Exercise directions:
Using the records below, output the stretch that opens with the line containing "So for positive" and closes with the line containing "This will produce", exactly and including both lines, with nothing more.

Data to examine:
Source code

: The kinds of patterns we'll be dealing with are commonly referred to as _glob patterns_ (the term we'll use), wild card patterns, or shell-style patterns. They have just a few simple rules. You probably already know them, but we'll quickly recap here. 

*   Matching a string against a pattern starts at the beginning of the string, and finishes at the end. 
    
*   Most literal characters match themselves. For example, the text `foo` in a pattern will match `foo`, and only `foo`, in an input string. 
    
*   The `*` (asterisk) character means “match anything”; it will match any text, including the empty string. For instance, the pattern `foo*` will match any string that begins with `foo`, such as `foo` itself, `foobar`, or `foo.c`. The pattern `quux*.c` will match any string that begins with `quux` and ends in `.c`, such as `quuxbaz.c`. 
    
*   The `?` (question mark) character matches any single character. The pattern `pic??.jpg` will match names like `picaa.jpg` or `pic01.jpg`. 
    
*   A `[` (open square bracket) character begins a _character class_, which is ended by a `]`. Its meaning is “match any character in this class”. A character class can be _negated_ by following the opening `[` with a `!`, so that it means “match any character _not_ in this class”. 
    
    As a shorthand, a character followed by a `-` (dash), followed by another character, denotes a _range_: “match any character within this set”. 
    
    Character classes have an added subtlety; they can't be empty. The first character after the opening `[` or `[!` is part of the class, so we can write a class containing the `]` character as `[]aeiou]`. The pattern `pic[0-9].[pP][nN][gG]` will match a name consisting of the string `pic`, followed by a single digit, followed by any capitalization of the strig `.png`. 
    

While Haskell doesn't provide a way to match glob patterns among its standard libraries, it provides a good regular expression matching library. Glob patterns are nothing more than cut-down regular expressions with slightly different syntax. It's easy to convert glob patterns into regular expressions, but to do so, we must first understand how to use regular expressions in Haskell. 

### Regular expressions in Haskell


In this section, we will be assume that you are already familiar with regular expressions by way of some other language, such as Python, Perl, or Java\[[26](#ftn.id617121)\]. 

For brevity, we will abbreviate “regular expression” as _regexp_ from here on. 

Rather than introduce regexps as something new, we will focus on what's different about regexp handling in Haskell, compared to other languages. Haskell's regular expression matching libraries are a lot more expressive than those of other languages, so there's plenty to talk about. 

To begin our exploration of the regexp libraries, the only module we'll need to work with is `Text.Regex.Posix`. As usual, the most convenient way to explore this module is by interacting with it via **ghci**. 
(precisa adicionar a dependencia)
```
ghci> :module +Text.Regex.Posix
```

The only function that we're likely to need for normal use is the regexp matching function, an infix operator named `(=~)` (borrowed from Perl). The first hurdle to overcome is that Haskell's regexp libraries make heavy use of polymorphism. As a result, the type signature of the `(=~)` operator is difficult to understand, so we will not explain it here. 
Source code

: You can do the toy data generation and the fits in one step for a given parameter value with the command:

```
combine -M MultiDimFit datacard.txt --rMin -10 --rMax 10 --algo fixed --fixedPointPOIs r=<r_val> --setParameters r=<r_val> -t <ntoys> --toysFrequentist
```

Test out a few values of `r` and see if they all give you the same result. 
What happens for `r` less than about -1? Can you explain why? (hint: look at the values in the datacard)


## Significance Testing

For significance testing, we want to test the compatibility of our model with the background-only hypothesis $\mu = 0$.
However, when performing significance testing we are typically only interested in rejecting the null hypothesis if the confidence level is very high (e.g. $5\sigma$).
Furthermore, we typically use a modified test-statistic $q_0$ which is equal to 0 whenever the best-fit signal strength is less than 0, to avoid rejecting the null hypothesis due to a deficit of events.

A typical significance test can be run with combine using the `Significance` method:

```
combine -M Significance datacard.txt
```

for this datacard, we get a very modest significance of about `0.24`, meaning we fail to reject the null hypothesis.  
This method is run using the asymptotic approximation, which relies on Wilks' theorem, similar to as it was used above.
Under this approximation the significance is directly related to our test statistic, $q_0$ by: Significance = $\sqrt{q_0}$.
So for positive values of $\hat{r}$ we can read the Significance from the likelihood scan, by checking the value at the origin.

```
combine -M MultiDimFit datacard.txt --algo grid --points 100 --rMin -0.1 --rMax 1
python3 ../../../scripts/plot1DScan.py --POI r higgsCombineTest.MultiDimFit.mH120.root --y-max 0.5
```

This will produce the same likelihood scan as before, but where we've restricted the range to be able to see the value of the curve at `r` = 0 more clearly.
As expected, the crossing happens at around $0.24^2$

Solution:
So for positive values of $\hat{r}$ we can read the Significance from the likelihood scan, by checking the value at the origin.

```
combine -M MultiDimFit datacard.txt --algo grid --points 100 --rMin -0.1 --rMax 1
python3 ../../../scripts/plot1DScan.py --POI r higgsCombineTest.MultiDimFit.mH120.root --y-max 0.5
```

This will produce the same likelihood scan as before, but where we've restricted the range to be able to see the value of the curve at `r` = 0 more clearly.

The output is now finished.